WINNIPEG, MB – The University of Winnipeg’s Institute for Women’s and Gender Studies (IWGS), and the Women’s and Gender Studies and Aboriginal Governance departments will present a healing quilt to the TRC Commissioners at the Traditional Call to Gather TODAY at 5:00 pm at the Forks at the Truth and Reconciliation Commission’s historic national event. The quilt is bound by quilt blocks created by students and compiled into a remarkable piece of art by quilter and UWinnipeg’s Aboriginal Students’ Academic Advisor Andrea McCluskey.
Contributed to Important Discussions
The Healing Quilt project – led by Professors Roewan Crowe, Lorena Fontaine and Fiona Green, and IWGS Communications and Outreach worker Kim Hunter – engaged students in a dialogue on the legacy of Residential Schools in Canada through both course work and art. During this project students contributed to the important discussion on reconciliation that is necessary to educate Canadians about the legacy of Residential Schools.
Meaningful Relationships
“Creating quilt pieces in our classrooms were a way to create space to be with and reflect upon the legacy of Residential Schools,” explained Crowe, Fontaine and Green. “Through this project we were able to create new and meaningful relationships both inside and outside of the classroom and together we made a quilt of hope and healing.”

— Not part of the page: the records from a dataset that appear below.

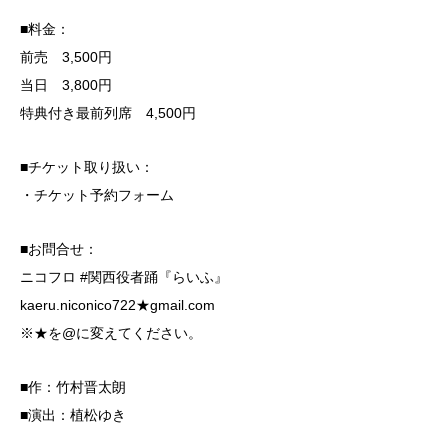
■料金：
前売 3,500円
当日 3,800円
特典付き最前列席 4,500円
■チケット取り扱い：
・チケット予約フォーム
■お問合せ：
ニコフロ #関西役者踊『らいふ』
kaeru.niconico722★gmail.com
※★を@に変えてください。
■作：竹村晋太朗
■演出：植松ゆき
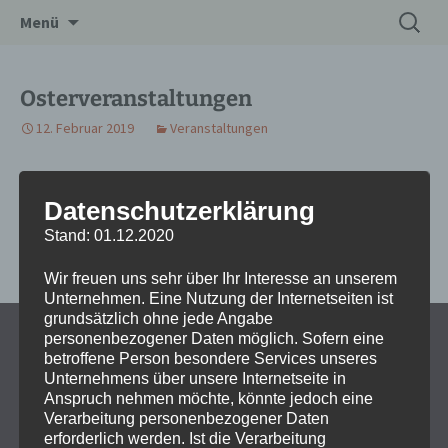
Zum
Suchen
Drechslerei Spitzbart
Menü
Inhalt
nach:
springen
Osterveranstaltungen
12. Februar 2019
Veranstaltungen
Keine Veranstaltungen
Datenschutzerklärung
Stand: 01.12.2020
Beitragsnavigation
←
Adventveranstaltungen
Wir freuen uns sehr über Ihr Interesse an unserem
Unternehmen. Eine Nutzung der Internetseiten ist
grundsätzlich ohne jede Angabe
personenbezogener Daten möglich. Sofern eine
AGB 2024
betroffene Person besondere Services unseres
Unternehmens über unsere Internetseite in
Impressum
Anspruch nehmen möchte, könnte jedoch eine
Verarbeitung personenbezogener Daten
Kontakt
erforderlich werden. Ist die Verarbeitung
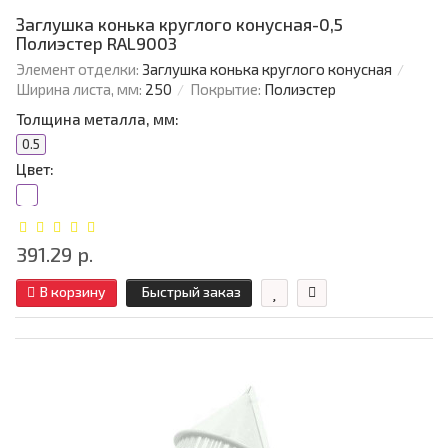
Заглушка конька круглого конусная-0,5
Полиэстер RAL9003
Элемент отделки:
Заглушка конька круглого конусная
Ширина листа, мм:
250
Покрытие:
Полиэстер
Толщина металла, мм:
0.5
Цвет:
391.29 р.
В корзину
Быстрый заказ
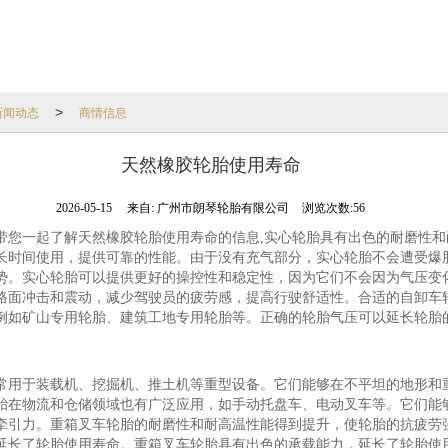
新闻动态
商情信息
>
天然橡胶轮胎使用寿命
2026-05-15
来自:
广州市朗琴轮胎有限公司
浏览次数:56
带您一起了解天然橡胶轮胎使用寿命的信息,实心轮胎具有出色的耐磨性和
长时间使用，提供可靠的性能。由于没有充气部分，实心轮胎不会遭受爆
势。实心轮胎可以提供更好的操控性和稳定性，因为它们不会因为气压变
路面冲击和震动，减少驾驶员的疲劳感，提高行驶舒适性。合适的自卸车
例如矿山专用轮胎、建筑工地专用轮胎等。正确的轮胎气压可以延长轮胎
常用于装载机、挖掘机、推土机等重型设备。它们能够在不平坦的地形和
胎在物流和仓储领域也有广泛应用，如手动托盘车、电动叉车等。它们能
牵引力。重箱叉车轮胎的耐磨性和耐高温性能得到提升，使轮胎的抗疲劳
延长了轮胎使用寿命。重箱叉车轮胎具有出色的承载能力，延长了轮胎使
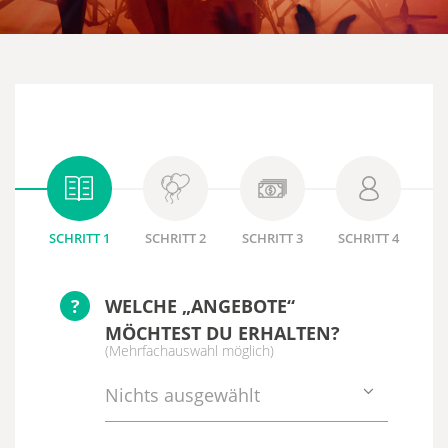
SCHRITT 1
SCHRITT 2
SCHRITT 3
SCHRITT 4
?
WELCHE „ANGEBOTE“
MÖCHTEST DU ERHALTEN?
(Mehrfachauswahl möglich)
Nichts ausgewählt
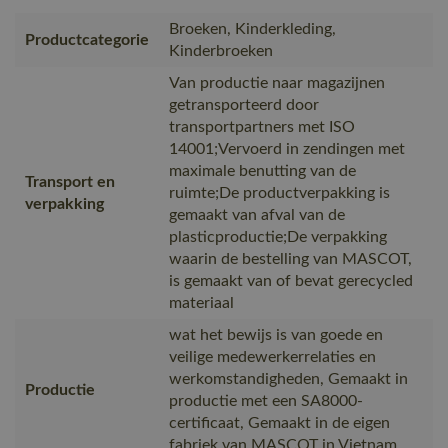
Broeken, Kinderkleding,
Productcategorie
Kinderbroeken
Van productie naar magazijnen
getransporteerd door
transportpartners met ISO
14001;Vervoerd in zendingen met
maximale benutting van de
Transport en
ruimte;De productverpakking is
verpakking
gemaakt van afval van de
plasticproductie;De verpakking
waarin de bestelling van MASCOT,
is gemaakt van of bevat gerecycled
materiaal
wat het bewijs is van goede en
veilige medewerkerrelaties en
werkomstandigheden, Gemaakt in
Productie
productie met een SA8000-
certificaat, Gemaakt in de eigen
fabriek van MASCOT in Vietnam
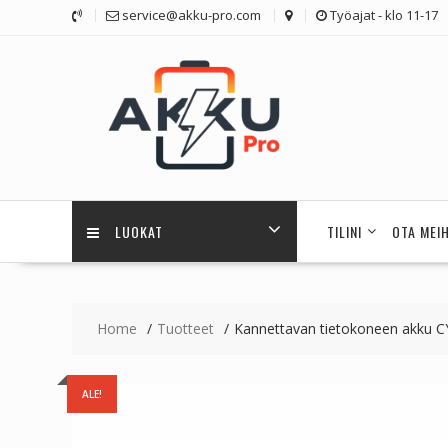
Skip
service@akku-pro.com
Työajat - klo 11-17
to
content
LUOKAT
TILINI
OTA MEI
Home
Tuotteet
Kannettavan tietokoneen akku
ALE!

Three courses in Fall 2009 had a portion of the curriculum dedicated to reading material on, and studying the impact of, Indian Residential Schools. The students also participated in an art project in the spirit of the “Living Healing Quilt Project,” which was created by textile artist Alice Olsen Williams and accompanied the Chief Commissioner of the TRC Justice Murray Sinclair to his visit to UWinnipeg in September 2009.
The quilt, along with the stories accompanying each block, will be gifted to the TRC to remember, the legacy of Residential Schools and honour the survivors and their impact on all Canadians.
New Scholarships
UWinnipeg President & Vice-Chancellor Lloyd Axworthy will also be at the Call to Gather, as he has been invited to speak. Axworthy will announce two new scholarships that honour residential school survivors and their descendents.